Thank you so much for your company!  You are all a treasure!  I can't begin to describe how you've enriched my life!  That's it until Monday!  See you then!


  1. That is an impressive sight. It must be very satisfying to look on your garden's bounty and to know that here is your food for the next year.

  2. Your basement shelves are a thing of beauty. I've mostly been putting stuff in the freezer this year but you're inspiring me...

  3. Ruta,
    It definitely is satisfying. I can't think of a better word. All summer long--since May, actually--we've worked for ourselves growing what we know we'll need/want for the coming year. Not everyone is as fortunate as we are to have the freedom and the situation to be able to do that. OTOH, many who do have similar circumstances, believe it's "too much work." And, let's be honest: it IS a lot of work. It's a good kind of "work" that keeps us moving physically, working outside daily, and ending each day with a "good" kind of "tired." We know where our food comes from, we have the freedom to choose knowledgably what we eat, we are the employer, the employee, and the consumer all balled into one! Of course, altho' we save some of our seed for planting next year, we must not forget to be grateful to the seed companies for their care and knowledge, as well. It's a partnership to be sure--between Mother Nature, a few commercial entities that help us produce...and healthy bodies that let us keep this enterprise going!

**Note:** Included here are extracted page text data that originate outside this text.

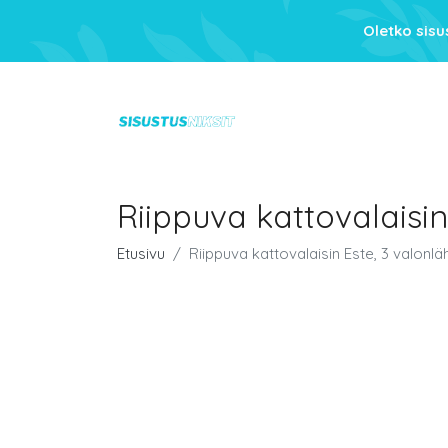
Oletko sis
Riippuva kattovalaisin
Etusivu
Riippuva kattovalaisin Este, 3 valonlä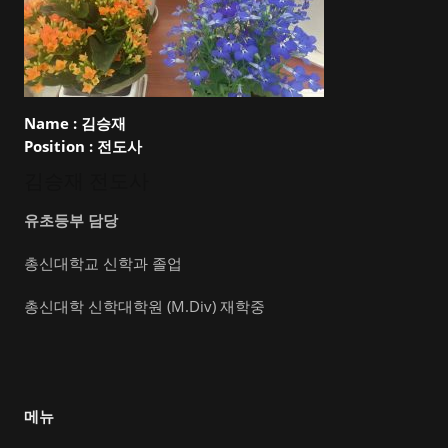
Name :
김승재
Position :
전도사
김승재 전도사
유초등부 담당
총신대학교 신학과 졸업
총신대학 신학대학원 (M.Div) 재학중
메뉴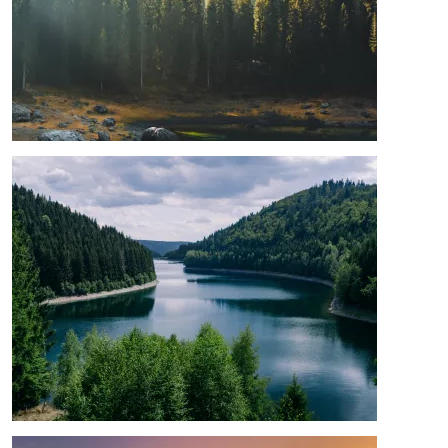
Afbeelding
Afbeelding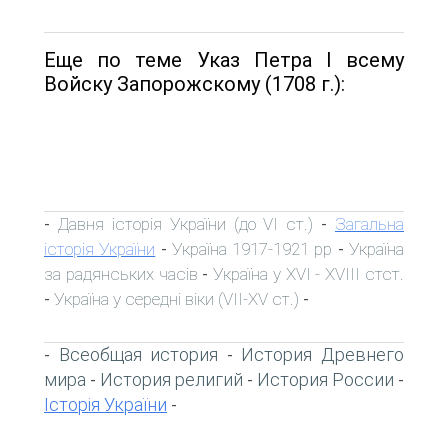
Еще по теме Указ Петра І всему
Войску Запорожскому (1708 г.):
Давня історія України (до VI ст.)
Загальна
-
-
історія України
Україна 1917-1921 рр
Україна
-
-
за радянських часів
Україна у XVI - XVIII стст.
-
Україна у середні віки (VII-XV ст.)
-
-
Всеобщая история
История Древнего
-
-
мира
История религий
История России
-
-
-
Історія України
-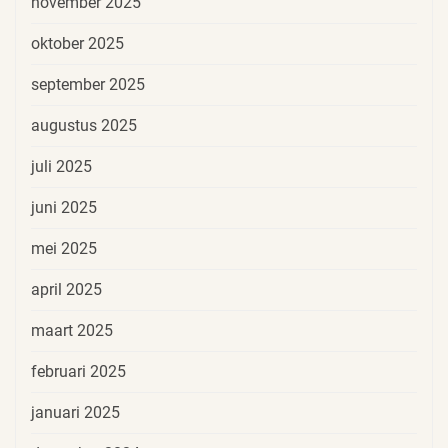
november 2025
oktober 2025
september 2025
augustus 2025
juli 2025
juni 2025
mei 2025
april 2025
maart 2025
februari 2025
januari 2025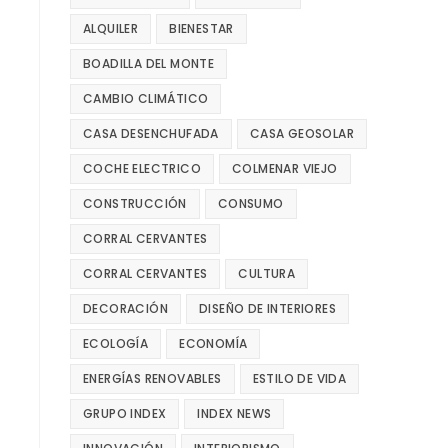
ALQUILER
BIENESTAR
BOADILLA DEL MONTE
CAMBIO CLIMÁTICO
CASA DESENCHUFADA
CASA GEOSOLAR
COCHE ELECTRICO
COLMENAR VIEJO
CONSTRUCCIÓN
CONSUMO
CORRAL CERVANTES
CORRAL CERVANTES
CULTURA
DECORACIÓN
DISEÑO DE INTERIORES
ECOLOGÍA
ECONOMÍA
ENERGÍAS RENOVABLES
ESTILO DE VIDA
GRUPO INDEX
INDEX NEWS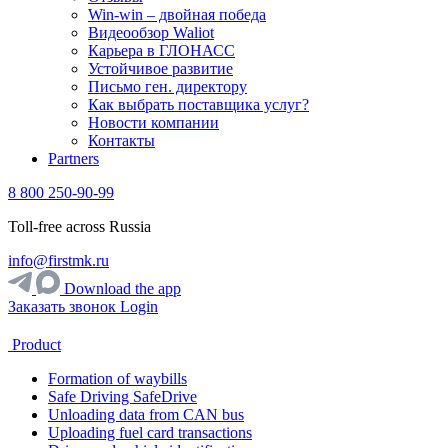
Win-win – двойная победа
Видеообзор Waliot
Карьера в ГЛОНАСС
Устойчивое развитие
Письмо ген. директору
Как выбрать поставщика услуг?
Новости компании
Контакты
Partners
8 800 250-90-99
Toll-free across Russia
info@firstmk.ru
Download the app
Заказать звонок
Login
Product
Formation of waybills
Safe Driving SafeDrive
Unloading data from CAN bus
Uploading fuel card transactions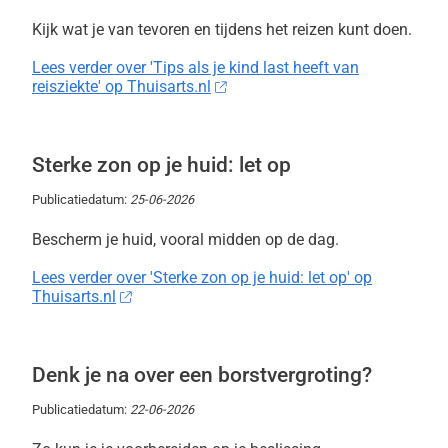
Kijk wat je van tevoren en tijdens het reizen kunt doen.
Lees verder over 'Tips als je kind last heeft van
reisziekte' op Thuisarts.nl
Sterke zon op je huid: let op
Publicatiedatum:
25-06-2026
Bescherm je huid, vooral midden op de dag.
Lees verder over 'Sterke zon op je huid: let op' op
Thuisarts.nl
Denk je na over een borstvergroting?
Publicatiedatum:
22-06-2026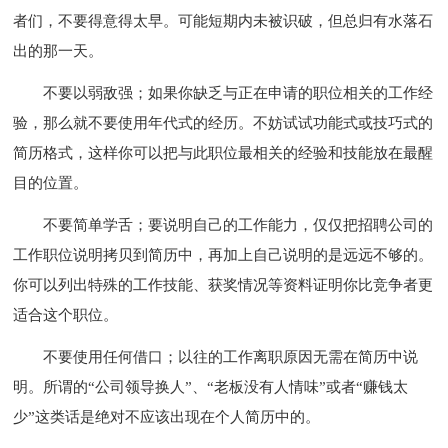
者们，不要得意得太早。可能短期内未被识破，但总归有水落石
出的那一天。
不要以弱敌强；如果你缺乏与正在申请的职位相关的工作经
验，那么就不要使用年代式的经历。不妨试试功能式或技巧式的
简历格式，这样你可以把与此职位最相关的经验和技能放在最醒
目的位置。
不要简单学舌；要说明自己的工作能力，仅仅把招聘公司的
工作职位说明拷贝到简历中，再加上自己说明的是远远不够的。
你可以列出特殊的工作技能、获奖情况等资料证明你比竞争者更
适合这个职位。
不要使用任何借口；以往的工作离职原因无需在简历中说
明。所谓的“公司领导换人”、“老板没有人情味”或者“赚钱太
少”这类话是绝对不应该出现在个人简历中的。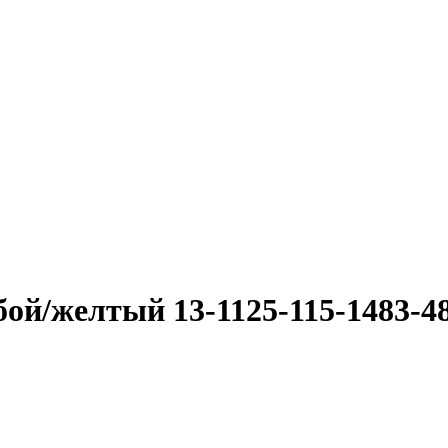
ой/желтый 13-1125-115-1483-4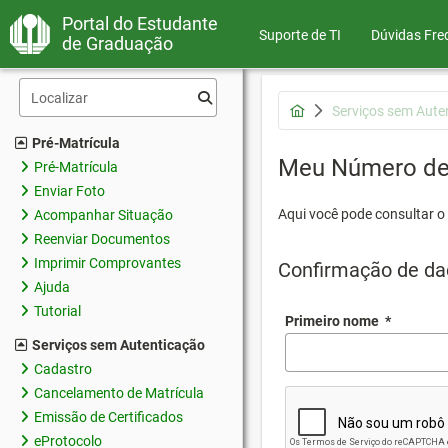
Portal do Estudante
Suporte de TI
Dúvidas Fre
de Graduação
Serviços sem Aute
Pré-Matrícula
Meu Número de 
Pré-Matrícula
Enviar Foto
Aqui você pode consultar o
Acompanhar Situação
Reenviar Documentos
Imprimir Comprovantes
Confirmação de da
Ajuda
Tutorial
Primeiro nome
*
Serviços sem Autenticação
Cadastro
Cancelamento de Matrícula
Emissão de Certificados
eProtocolo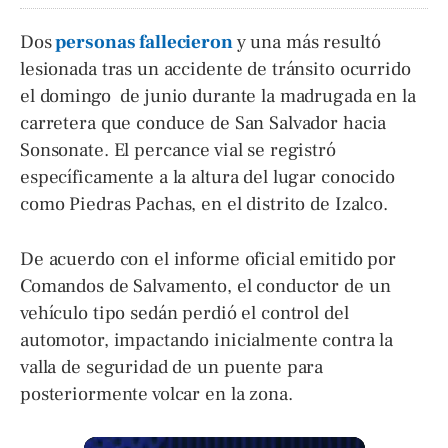
Dos
personas fallecieron
y una más resultó
lesionada tras un accidente de tránsito ocurrido
el domingo de junio durante la madrugada en la
carretera que conduce de San Salvador hacia
Sonsonate. El percance vial se registró
específicamente a la altura del lugar conocido
como Piedras Pachas, en el distrito de Izalco.
De acuerdo con el informe oficial emitido por
Comandos de Salvamento, el conductor de un
vehículo tipo sedán perdió el control del
automotor, impactando inicialmente contra la
valla de seguridad de un puente para
posteriormente volcar en la zona.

    If I inspire you 1/10 as much as you inspire me....I would be humbled. As for why we pressure-can rather than freeze...or should I say can MORE than we's a power issue. The power goes off sometimes. While we've never lost any food because of power outage, we've come close. I do freeze berries, some peaches, snow peas...things in small lots, that if we were to lose them, we would be sorry, but not terribly inconvenienced. We have a propane refrigerator, too, with a small freezer compartment, so that keeps my butter or could be used for other things, should we lose power. We have two other freezers, one a small upright, the other a chest type. Those house the chickens (we butchered 26 last year and still have chicken in the freezer to consume before we get more chicks!) and a bit of homegrown pork sausage, and venison. If the power goes off, these would be packed tightly in boxes and overlaid with ice, which, during winter, it's usually cold, so the contents of the box should make it all right. Those are the only meats we consume. When we re-stock the pond, with smallmouths and crappie, we'll add homegrown fish to our diets!

    We buy a little oatmeal, some sugar, coffee, spices...but it's been over fifteen years since we've consumed any beef; and it's similarly a long time since we've purchased any meat at all. The more we hear about food safety issues the more thankful we are for what we are able to do out here JOTOLR! Of course we have our own eggs, our own milk products, our own...turkeys! And life is just a lot of fun!


  4. Elora -- As I write this on Saturday a very cool breeze floats about my room. When I step outside I can almost put on a sweatshirt. Yesterday was HOT. Suddenly we have cool -- not since the end of May has it been such a delightful day. Unfortunately, I know the prediction is for more hot weather. Maybe by Christmas we can finally say the weather will now be cool for a few months.

    You are a champion canner. I was totally impressed by your cache of "put up" jars for winter.

    Hope this cool is in your area also. -- barbara

  5. Elora -- adding a little bit more to my previous comment -- your lifestyle on your farm is to be admired. It takes a lot of hard work to do what you are doing but the rewards you spell out are great.

    I don't know if you have read THIS ORGANIC LIFE by Joan Dye Gussow. She also has a new book titled Growing Older: A Chronicle of Death, Life and Vegetables. Perhaps you are familiar with her? If not I highly recommend her. Her beliefs are so similar to yours. -- barbara

  6. Barbara,

    You are soooo right about the (FINALLY!) cool inflow! Not going to last, but sure does give us a taste of what's to come! Ahhhh! And the breeze was just right for winnowing the beans!

    Thanks much for your compliment re: "put-up" stuff! Love you, girl!

    And, I had not encountered Joan Dye Gussow and will definitely have a read of her work! Thanks much for the suggestion!!